## Tâche 1
Modifiez les enregistrements de la ligne contenant « te. Fabricada em borossilicato, um material » jusqu'à la fin des enregistrements incluse, en remplaçant « moderno » par « durável » sans rien changer d'autre. Redonnez uniquement ces lignes.

Bien sûr, nous devons toujours faire attention à ce qui est culturellement acceptable et, surtout, faire preuve de patience. Je ne peux que constater que beaucoup d’organisations se montrent très impatientes. Il ne faut pas oublier qu’un changement de perspective sur l’égalité des genres nécessite d’énormes évolutions sociétales, et il est évident que cela prend du temps. Je suis originaire du Tadjikistan, un pays qui, entre 1991 et 1995, a connu une guerre civile qui a considérablement changé les choses. Le conflit, qui s’est accompagné d’un exode des hommes vers la Russie, a forcé de nombreuses femmes (souvent veuves) à assumer le rôle de protecteur, de décideur et de soutien de famille, qui était traditionnellement dévolu aux hommes. Ce type de crise pousse les sociétés à changer leur façon de voir les choses, ce qui implique irrémédiablement de nombreux changements.
Au sein de l’AKF, nous visons à donner la priorité à l’égalité des genres dans tous nos programmes, de l’agriculture en passant par l’éducation. Comment faisons-nous ?
Avant de commencer à travailler auprès des communautés et à discuter avec elles de la manière dont nous pouvons promouvoir l’égalité des genres, nous devons examiner notre propre organisation et nous assurer que nous faisons nous-mêmes preuve d’exemplarité en la matière. La notion de parité intègre un engagement à intégrer l’égalité des genres dans la culture et la politique de l’organisation, et ici, à l’AKF, nous le faisons au moyen d’une fiche d’évaluation spécialement conçue (Gender Scorecard). L’AKF procède à une évaluation annuelle à l’aide de cette fiche afin de déterminer les obstacles institutionnels qui entravent l’égalité des genres et l’autonomisation des femmes au sein de l’organisation et d’identifier les moyens de les supprimer.

## Données brutes

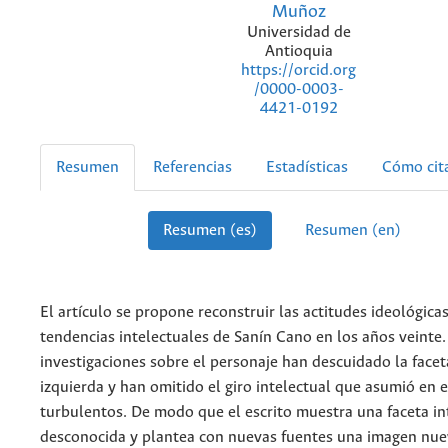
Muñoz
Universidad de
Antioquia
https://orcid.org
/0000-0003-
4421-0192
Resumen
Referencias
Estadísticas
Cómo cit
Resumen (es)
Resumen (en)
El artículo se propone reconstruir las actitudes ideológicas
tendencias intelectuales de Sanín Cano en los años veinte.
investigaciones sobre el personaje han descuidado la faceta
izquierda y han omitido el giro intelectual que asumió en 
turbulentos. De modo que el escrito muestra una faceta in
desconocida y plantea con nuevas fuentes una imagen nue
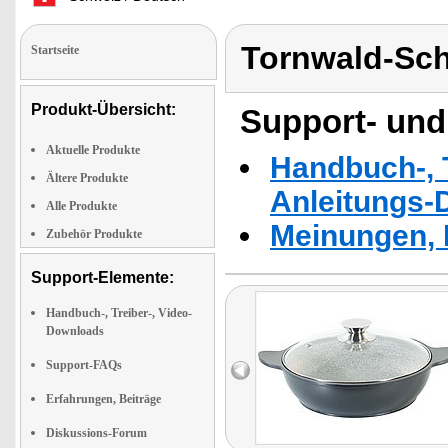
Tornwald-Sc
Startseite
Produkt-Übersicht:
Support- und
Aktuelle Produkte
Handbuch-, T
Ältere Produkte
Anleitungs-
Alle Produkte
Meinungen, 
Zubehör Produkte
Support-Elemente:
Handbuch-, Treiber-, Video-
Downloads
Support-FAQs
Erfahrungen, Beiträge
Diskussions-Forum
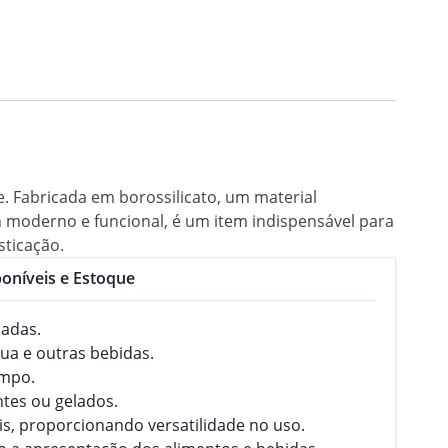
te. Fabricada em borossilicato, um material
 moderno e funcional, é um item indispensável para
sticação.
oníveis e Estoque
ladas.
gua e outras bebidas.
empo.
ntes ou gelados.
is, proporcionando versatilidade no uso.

## Tâche 2
Pour chacune des affirmations (a), (b) et (c), indiquez par oui ou par non si elle concorde avec le passage fourni, en citant mot pour mot les termes du passage qui tranchent.
(a) La guerre civile au Tadjikistan a eu lieu entre 1991 et 1995.
(b) L'AKF évalue sa fiche d'évaluation tous les cinq ans.
(c) Le conflit s'est accompagné d'un départ des hommes vers la Russie.

## Résultat 1
te. Fabricada em borossilicato, um material
 durável e funcional, é um item indispensável para
sticação.
oníveis e Estoque
ladas.
gua e outras bebidas.
empo.
ntes ou gelados.
is, proporcionando versatilidade no uso.

## Résultat 2
(a) Oui : « entre 1991 et 1995, a connu une guerre civile »
(b) Non : « L’AKF procède à une évaluation annuelle à l’aide de cette fiche »
(c) Oui : « Le conflit, qui s’est accompagné d’un exode des hommes vers la Russie »